In the 1980s the bookshop theory was finally supplanted by the work of Shonk (1981, 1983, 1985). Shonk uses the evidence of catchwords, titles and other organisational features of the manuscript to argue that Scribe 1 served as 'editor'. That is, that as well as copying a significant portion of the volume, he was responsible for co-ordinating production at all levels and liaising with the other scribes and the purchaser of the volume. It is a model which describes a more fluid and flexible arrangement, involving ad hoc collaboration between freelancing professionals, though essentially focused upon Scribe 1.

The most recent studies of Auchinleck offer a number of new approaches to the manuscript. Wiggins (2000) reconsiders the nature of Scribe 1's editorial role and emphasises the evidence Auchinleck provides for the existence of efficient networks of textual exchange at this date. Turville-Petre (1996) argues, for the first time, that Auchinleck is a highly themed manuscript: a 'handbook of the nation' designed to express and invoke patriotic sentiments. And as part of his study of fourteenth-century London literature, Hanna (2000) considers Auchinleck in its metropolitan context as the product of a distinctive London literary culture.

The importance of an electronic edition of the Auchinleck Manuscript

This on-line electronic version of the Auchinleck Manuscript is an example of the way in which electronic publication can successfully reconcile two traditionally discrete forms of edition: the ‘critical edition’ and the ‘facsimile edition’. These are difficult to accommodate in print but can be reconciled in the flexible, non-linear environment offered by electronic media. The result is an edition which has several advantages over traditional print publication.

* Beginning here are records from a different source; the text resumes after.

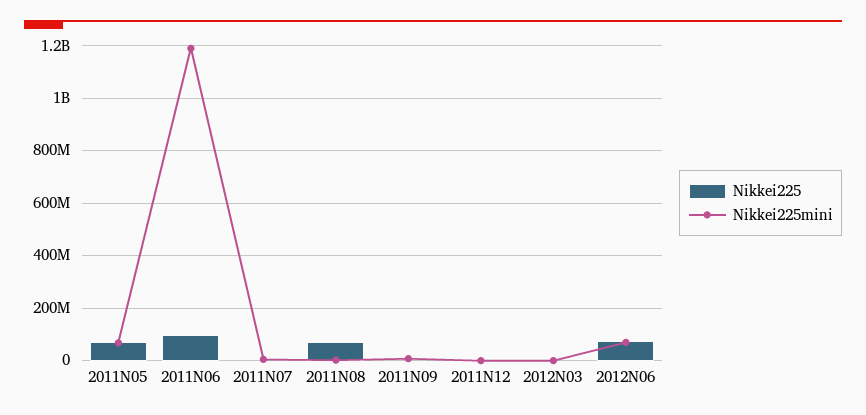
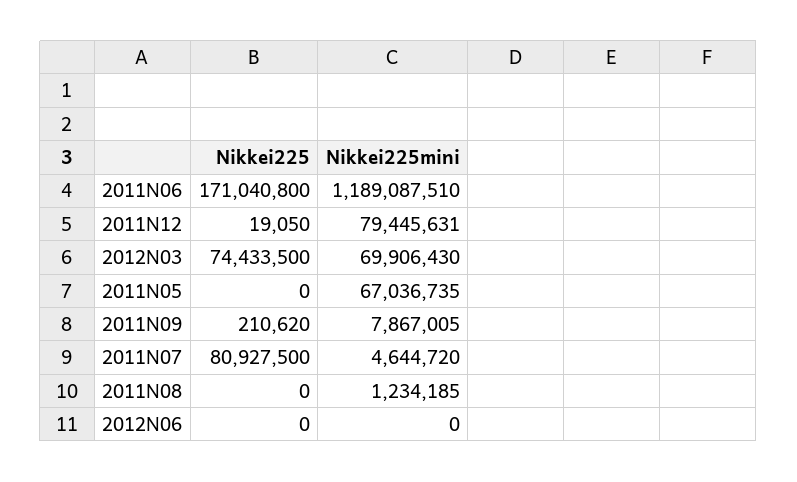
Nikkei225, 2011N05: 75000000 -> 0
Nikkei225, 2011N06: 100000000 -> 171040800
Nikkei225, 2011N07: 0 -> 80927500
Nikkei225, 2011N08: 75000000 -> 0
Nikkei225mini, 2011N12: 0 -> 79445631
Nikkei225, 2012N03: 0 -> 74433500
Nikkei225mini, 2012N03: 0 -> 69906430
Nikkei225, 2012N06: 75000000 -> 0
Nikkei225mini, 2012N06: 75000000 -> 0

The first involves the opportunities for linguistic analysis. The practical limitations of manual checking means that traditional methods of linguistic and dialect analysis rely upon sampling key words from select tranches of texts. Electronic texts make it possible to perform searches without these limitations and to exhaustively and comprehensively search a corpus. It therefore becomes possible to generate results more refined than could ever even have been imagined before the digital era.

This electronic version of Auchinleck also has a number of obvious advantages for codicologists and students of literature. For the first time, high-quality, colour photographs of the manuscript are now freely available to specialists and non-specialists alike. The ability to undertake repeated close-up analysis of the manuscript folios and to visually juxtapose edited text and manuscript image will, it is envisaged, encourage and aid the study of these texts in their original manuscript context.